NHS shake-up plans rushed, say protesters

10:50pm Thursday 18th March 2010

By James Connell

HEALTH campaigners protested against a “rushed” shake-up of the local health service before a crunch meeting to decide the future of the NHS in Worcestershire.

A prospective MP and local councillors displayed placards with ‘Stop the Rush’ and ‘Hands off our Local Hospitals’ outside County Hall in Worcester before a meeting of NHS Worcestershire.

Harriett Baldwin, Conservative parliamentary candidate for West Worcestershire, and councillors including Pat Merrick, former chairman of the League of Friends of Malvern Community Hospital, lobbied bosses at NHS Worcestershire over plans to change the management of the health service.

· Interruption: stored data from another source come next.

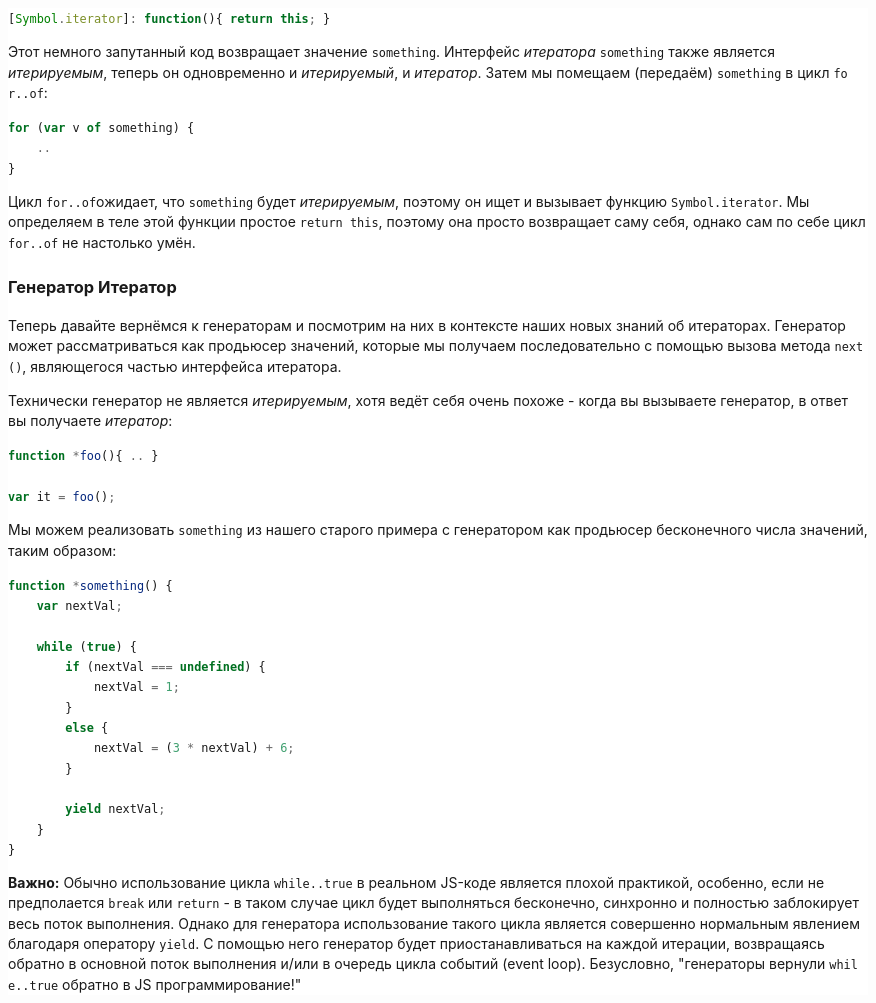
 ```js
[Symbol.iterator]: function(){ return this; }
```
Этот немного запутанный код возвращает значение `something`. Интерфейс *итератора* `something` также является *итерируемым*, теперь он одновременно и *итерируемый*, и *итератор*. Затем мы помещаем (передаём) `something` в цикл `for..of`:

```js
for (var v of something) {
	..
}
```
Цикл `for..of`ожидает, что `something`  будет *итерируемым*, поэтому он ищет и вызывает функцию `Symbol.iterator`. Мы определяем в теле этой функции простое `return this`, поэтому она просто возвращает саму себя, однако сам по себе цикл `for..of` не настолько умён.   

### Генератор Итератор

Теперь давайте вернёмся к генераторам и посмотрим на них в контексте наших новых знаний об итераторах. Генератор может рассматриваться как продьюсер значений, которые мы получаем последовательно с помощью вызова метода `next()`, являющегося частью интерфейса итератора.

Технически генератор не является *итерируемым*, хотя ведёт себя очень похоже - когда вы вызываете генератор, в ответ вы получаете *итератор*:

```js
function *foo(){ .. }

var it = foo();
```

Мы можем реализовать `something` из нашего старого примера с генератором как продьюсер бесконечного числа значений, таким образом:

```js
function *something() {
	var nextVal;

	while (true) {
		if (nextVal === undefined) {
			nextVal = 1;
		}
		else {
			nextVal = (3 * nextVal) + 6;
		}

		yield nextVal;
	}
}
```

**Важно:** Обычно использование цикла `while..true` в реальном JS-коде является плохой практикой, особенно, если не предполается `break` или `return` - в таком случае цикл будет выполняться бесконечно, синхронно и полностью заблокирует весь поток выполнения. Однако для генератора использование такого цикла является совершенно нормальным явлением благодаря оператору `yield`. С помощью него генератор будет приостанавливаться на каждой итерации, возвращаясь обратно в основной поток выполнения и/или в очередь цикла событий (event loop). Безусловно, "генераторы вернули `while..true` обратно в JS программирование!"
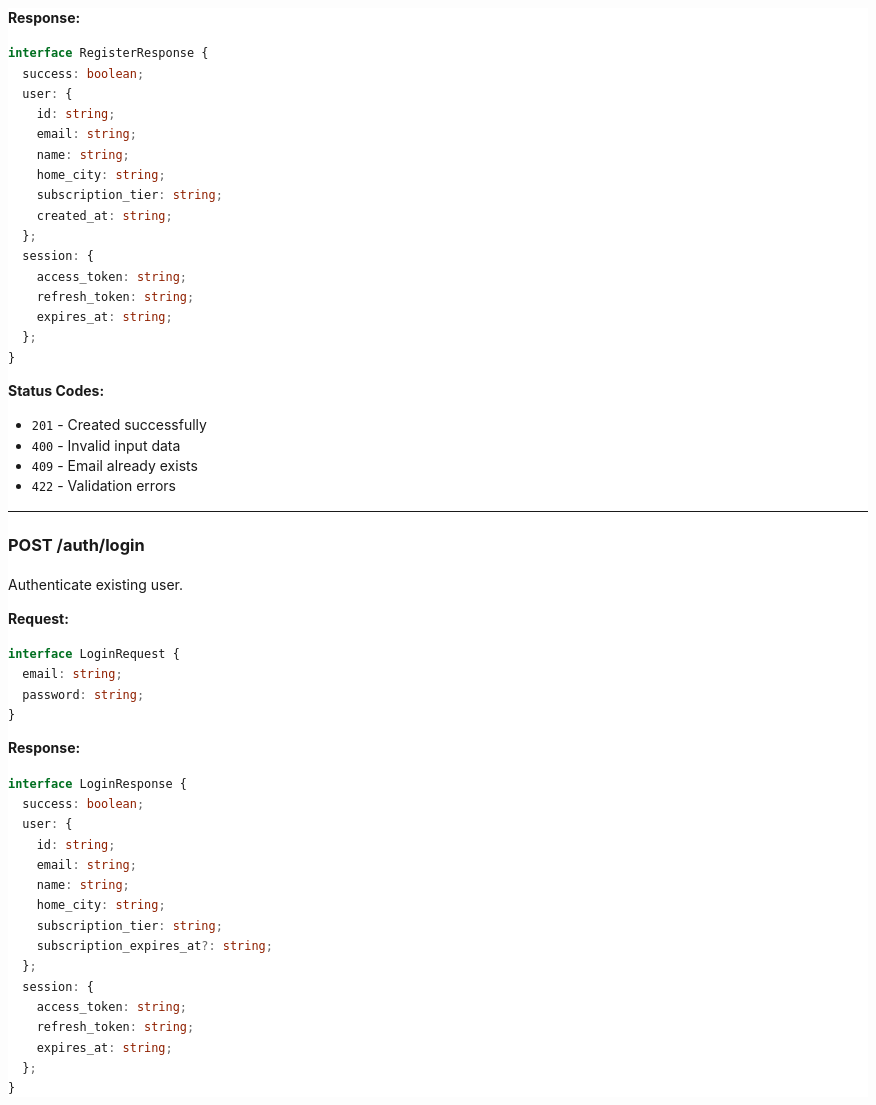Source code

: **Response:**

```typescript
interface RegisterResponse {
  success: boolean;
  user: {
    id: string;
    email: string;
    name: string;
    home_city: string;
    subscription_tier: string;
    created_at: string;
  };
  session: {
    access_token: string;
    refresh_token: string;
    expires_at: string;
  };
}
```

**Status Codes:**

- `201` - Created successfully
- `400` - Invalid input data
- `409` - Email already exists
- `422` - Validation errors

---

### POST /auth/login

Authenticate existing user.

**Request:**

```typescript
interface LoginRequest {
  email: string;
  password: string;
}
```

**Response:**

```typescript
interface LoginResponse {
  success: boolean;
  user: {
    id: string;
    email: string;
    name: string;
    home_city: string;
    subscription_tier: string;
    subscription_expires_at?: string;
  };
  session: {
    access_token: string;
    refresh_token: string;
    expires_at: string;
  };
}
```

NHS Worcestershire has been told by the Department of Health to restructure so the organisation pays for services only rather than providing them directly.

Government wants health chiefs to decide how they overhaul the service by Wednesday, March 31, with the changes scheduled to be brought in next April.

Critics say the move is rushed and without enough public consultation although health chiefs say they will talk through the plans in more detail after the general election.

The preferred option, ratified by the board on Wednesday, was for NHS Worcestershire to give up control of the community hospitals and dissolve the Worcestershire NHS Partnership Trust, transferring control of its £90 million provider arm, which employs about 2,000 staff, to a new organisation which would be formed to run community hospitals and mental health services.

The breast screening service and certain specialist nursing teams for diabetes and COPD would be transferred to Worcestershire Acute Hospitals NHS Trust, which runs Worcestershire Royal Hospital in Worcester.

However, the acute hospital trust would not be allowed to manage community hospitals in Malvern, Evesham, Pershore, Bromsgrove and Tenbury Wells, a move supported by some GPs but not by Worcestershire County Council or staff at NHS Worcestershire.

Plans include closer working between community nursing and therapy services with those provided by GPs.

Staff are broadly supportive of the changes, according to staff representative Helen Gledhill, but they are “resolutely opposed” to any move which would put GPs or a private company in charge. Paul Bates, the chief executive, called the proposals “exciting” but said: “We believe that public and staff consultation needs to be far more extensive than anything we have managed to do so far and, following a general election, we would want to go to full consultation about the proposals.”

But John Smith, cabinet member for health improvement, who sits on the NHS Worcestershire board, said: “The timescale has been dangerous and if we’re not careful we’re going to be rushed into doing something which may not be in the best interests of all concerned.”

The chairman Dr Bryan Smith said: “We can’t consult until after a general election. It’s a rather bizarre and uneasy situation we find ourselves in.”